___ Data for processing ___

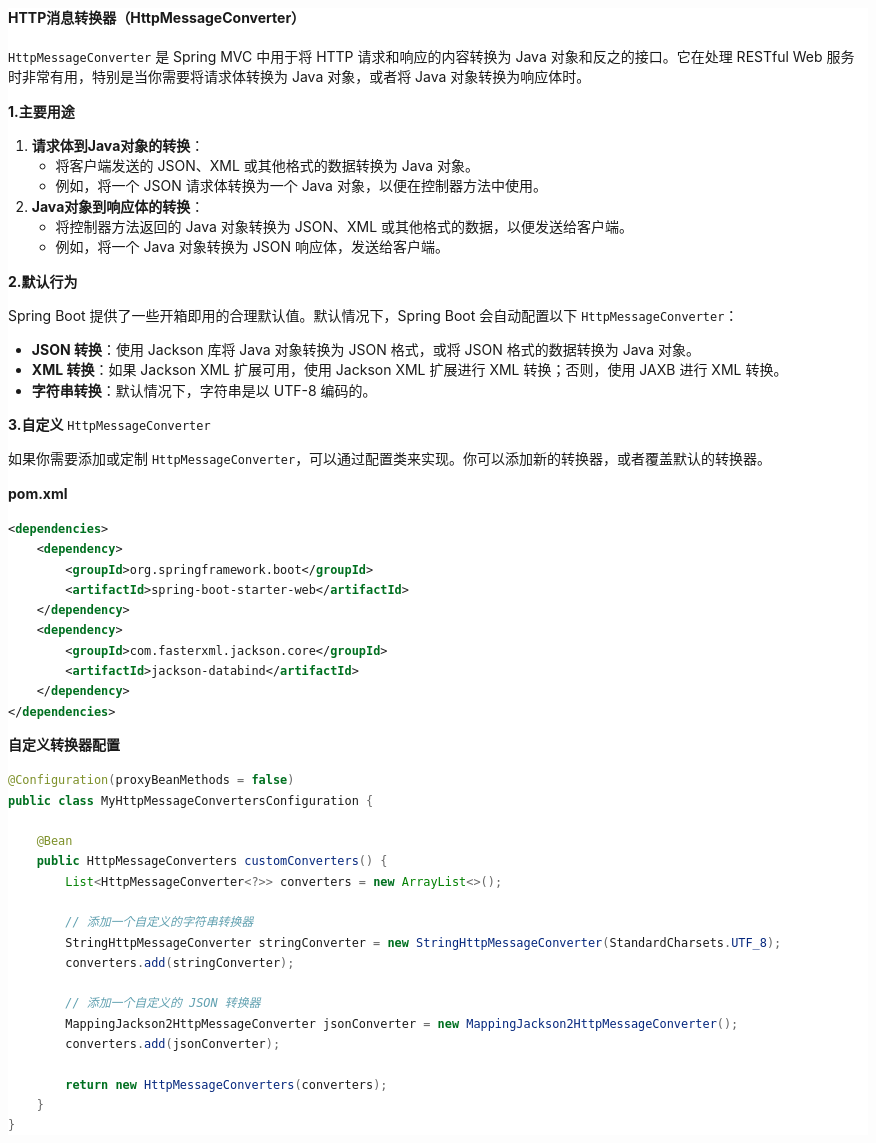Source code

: #### HTTP消息转换器（HttpMessageConverter）

`HttpMessageConverter` 是 Spring MVC 中用于将 HTTP 请求和响应的内容转换为 Java 对象和反之的接口。它在处理 RESTful Web 服务时非常有用，特别是当你需要将请求体转换为 Java 对象，或者将 Java 对象转换为响应体时。

**1.主要用途**

1. **请求体到Java对象的转换**：
   - 将客户端发送的 JSON、XML 或其他格式的数据转换为 Java 对象。
   - 例如，将一个 JSON 请求体转换为一个 Java 对象，以便在控制器方法中使用。
2. **Java对象到响应体的转换**：
   - 将控制器方法返回的 Java 对象转换为 JSON、XML 或其他格式的数据，以便发送给客户端。
   - 例如，将一个 Java 对象转换为 JSON 响应体，发送给客户端。

**2.默认行为**

Spring Boot 提供了一些开箱即用的合理默认值。默认情况下，Spring Boot 会自动配置以下 `HttpMessageConverter`：

- **JSON 转换**：使用 Jackson 库将 Java 对象转换为 JSON 格式，或将 JSON 格式的数据转换为 Java 对象。
- **XML 转换**：如果 Jackson XML 扩展可用，使用 Jackson XML 扩展进行 XML 转换；否则，使用 JAXB 进行 XML 转换。
- **字符串转换**：默认情况下，字符串是以 UTF-8 编码的。

**3.自定义** `HttpMessageConverter`

如果你需要添加或定制 `HttpMessageConverter`，可以通过配置类来实现。你可以添加新的转换器，或者覆盖默认的转换器。

**pom.xml**

```xml
<dependencies>
    <dependency>
        <groupId>org.springframework.boot</groupId>
        <artifactId>spring-boot-starter-web</artifactId>
    </dependency>
    <dependency>
        <groupId>com.fasterxml.jackson.core</groupId>
        <artifactId>jackson-databind</artifactId>
    </dependency>
</dependencies>
```

**自定义转换器配置**

```java
@Configuration(proxyBeanMethods = false)
public class MyHttpMessageConvertersConfiguration {

    @Bean
    public HttpMessageConverters customConverters() {
        List<HttpMessageConverter<?>> converters = new ArrayList<>();
        
        // 添加一个自定义的字符串转换器
        StringHttpMessageConverter stringConverter = new StringHttpMessageConverter(StandardCharsets.UTF_8);
        converters.add(stringConverter);
        
        // 添加一个自定义的 JSON 转换器
        MappingJackson2HttpMessageConverter jsonConverter = new MappingJackson2HttpMessageConverter();
        converters.add(jsonConverter);
        
        return new HttpMessageConverters(converters);
    }
}
```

___

Task directions:
Please report, as a bare number, how many lines of the data contain the word "public".

Solution to the exercise:
2